Michael and Corie Yutkin got the chance to meet up with their Mentor Angels in Washington, D.C. last month.

Brain cancer is an exceptionally tricky disease to treat, presenting several significant challenges. And with approximately 24,000 people diagnosed with it each year, there is a pressing need for funding that can increase research that will lead to effective treatments. This is one mission of Brain Cancer Awareness Month, held in May.

For Michael Yutkin – who is currently fighting a recurrence of brain cancer after surviving glioblastoma multi-form grade IV in 2012, and his wife, Corie – this mission is personal.

“Brain cancer has a very grim diagnosis, and with a disease like this, the medical world and scientists need to fast track research and treatments. Obviously, there are so many cancers out there worthy of funding, but this is the one we need to fight for, because it is affecting our family,” Michael says.

Brain cancer also presents a set of unique challenges that can make both effective treatment and good quality of life difficult to attain. The brain/blood barrier limits the ability to successfully administer chemotherapy to the brain. Additionally, the brain is not easy to biopsy because it is not readily accessible, which can compromise test results.

And because the brain controls so many different areas of the body, brain cancer often has a serious impact on daily life; tumors can affect everythingfrom motor skills to emotions. Those diagnosed with it also often have a hard time being around crowds and in other environments where there is a lot around them to process, as brain fatigue can cause overstimulation.

While these realities canseem overwhelming, Michael and Corie have taken a positive, proactive approach. They are involved with the National Brain Tumor Society, and they sit on the planning committee for the Orange County Brain Tumor Walk. Next week, for the third year, they will participate in Head to the Hill, for two days dedicated to lobbying Congress on the issues the brain cancer community faces.

They have also been connected to Imerman Angels since Michael’s initial diagnosis in 2012, learning of the organization through a friend who knew founder Jonny Imerman. The couple got to know Jonny first and found the idea of one-on-one cancer support comforting. They were each matched up with a Mentor Angel – a cancer survivor for Michael and a caregiver for Corie.

“We are very private people, so talking to someone who gets it, versus having to explain it, really helps,” Corie says.
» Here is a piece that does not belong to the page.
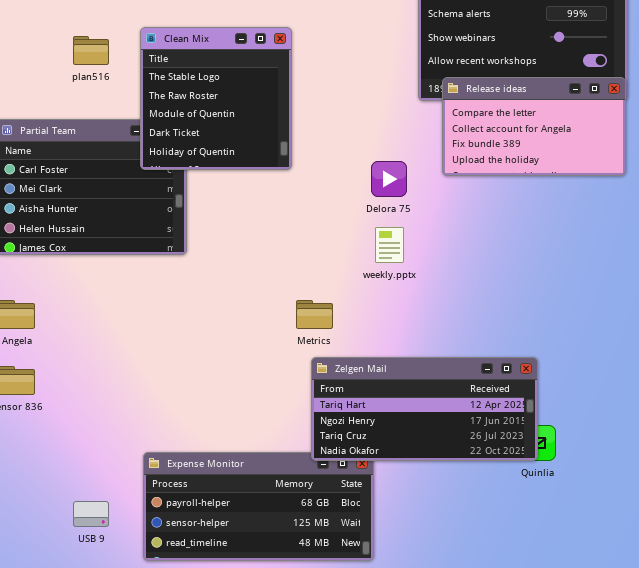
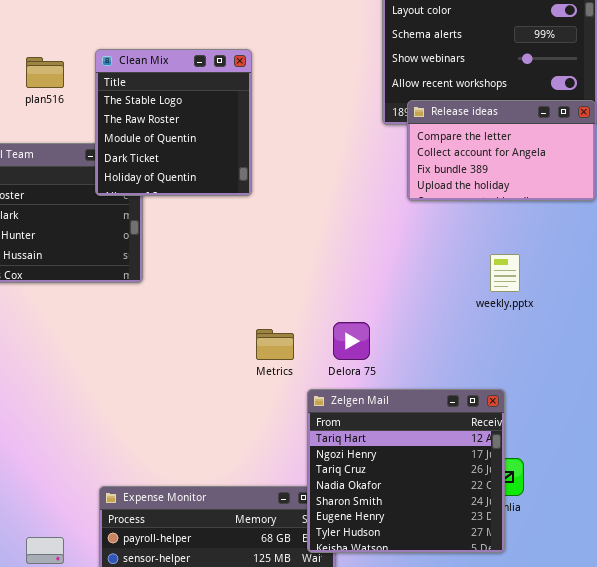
Delora 75: [371,161,407,197] -> [333,322,370,360], moved
weekly.pptx: [375,227,404,263] -> [490,254,520,292], moved
Zelgen Mail: [311,357,538,461] -> [307,389,505,553], resized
The couple have given back by becoming Mentor Angels themselves for a number of fighters and caregivers.

“There are not many survivors of my cancer that live a long time and do well, so whenever Imerman Angels asks us to mentor, we are happy to do it,” Michael says.

The experience has been rewarding for the Yutkins in more ways than one. They were gratified when some of their mentees reached out to offer support in the wake of Michael’s recurrence, and they have found the process of mentoring beneficial as Michael goes up against cancer a second time.

“My inclination is to nurture others, so providing support and helping others makes me better able to deal with Michael’s diagnosis,” Corie says.

A scan discovered Michael’s recurrence of brain cancer in November 2015, and he is currently undergoing treatment, consisting of radiation and chemotherapy. The couple retains the fighting spirit that saw them through the first bout of the disease.

“We try to live our life with a glass-half-full attitude. Our kids were five weeks old and 17 months old when Michael was diagnosed and they do not know he is sick. We do not live our lives in fear or denial of cancer. Instead, we focus our energies on the important, positive stuff like family. We believe someone has to beat the statistics, and that Michael is one of the people who will,” Corie says.